◆ TO DO: Copy the following data exactly and drop the pictures.
START DATA SHOWN
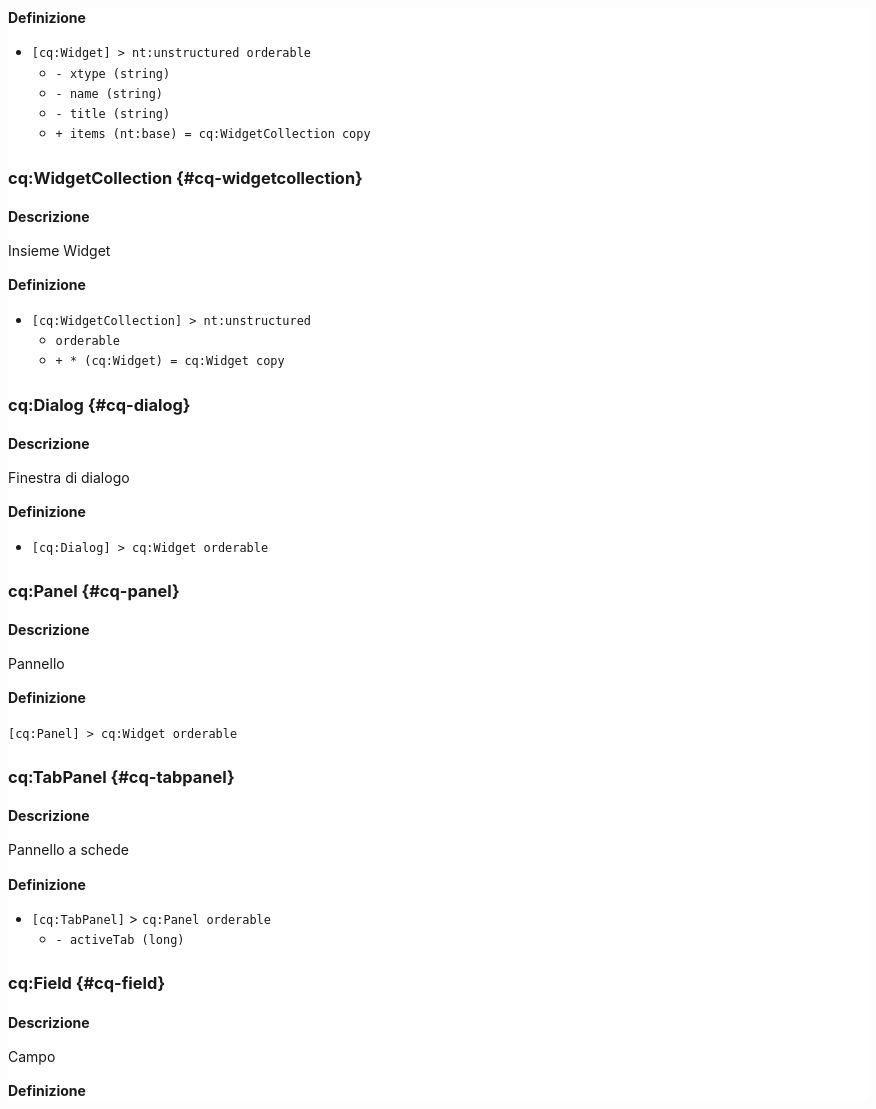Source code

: **Definizione**

* `[cq:Widget] > nt:unstructured orderable`
   * `- xtype (string)`
   * `- name (string)`
   * `- title (string)`
   * `+ items (nt:base) = cq:WidgetCollection copy`

### cq:WidgetCollection {#cq-widgetcollection}

**Descrizione**

Insieme Widget

**Definizione**

* `[cq:WidgetCollection] > nt:unstructured`
   * `orderable`
   * `+ * (cq:Widget) = cq:Widget copy`

### cq:Dialog {#cq-dialog}

**Descrizione**

Finestra di dialogo

**Definizione**

* `[cq:Dialog] > cq:Widget orderable`

### cq:Panel {#cq-panel}

**Descrizione**

Pannello

**Definizione**

`[cq:Panel] > cq:Widget orderable`

### cq:TabPanel {#cq-tabpanel}

**Descrizione**

Pannello a schede

**Definizione**

* `[cq:TabPanel]` > `cq:Panel orderable`
   * `- activeTab (long)`

### cq:Field {#cq-field}

**Descrizione**

Campo

**Definizione**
END DATA SHOWN
◆ SOLUTION TO THE PROBLEM:
Source code

: **Definizione**

* `[cq:Widget] > nt:unstructured orderable`
   * `- xtype (string)`
   * `- name (string)`
   * `- title (string)`
   * `+ items (nt:base) = cq:WidgetCollection copy`

### cq:WidgetCollection {#cq-widgetcollection}

**Descrizione**

Insieme Widget

**Definizione**

* `[cq:WidgetCollection] > nt:unstructured`
   * `orderable`
   * `+ * (cq:Widget) = cq:Widget copy`

### cq:Dialog {#cq-dialog}

**Descrizione**

Finestra di dialogo

**Definizione**

* `[cq:Dialog] > cq:Widget orderable`

### cq:Panel {#cq-panel}

**Descrizione**

Pannello

**Definizione**

`[cq:Panel] > cq:Widget orderable`

### cq:TabPanel {#cq-tabpanel}

**Descrizione**

Pannello a schede

**Definizione**

* `[cq:TabPanel]` > `cq:Panel orderable`
   * `- activeTab (long)`

### cq:Field {#cq-field}

**Descrizione**

Campo

**Definizione**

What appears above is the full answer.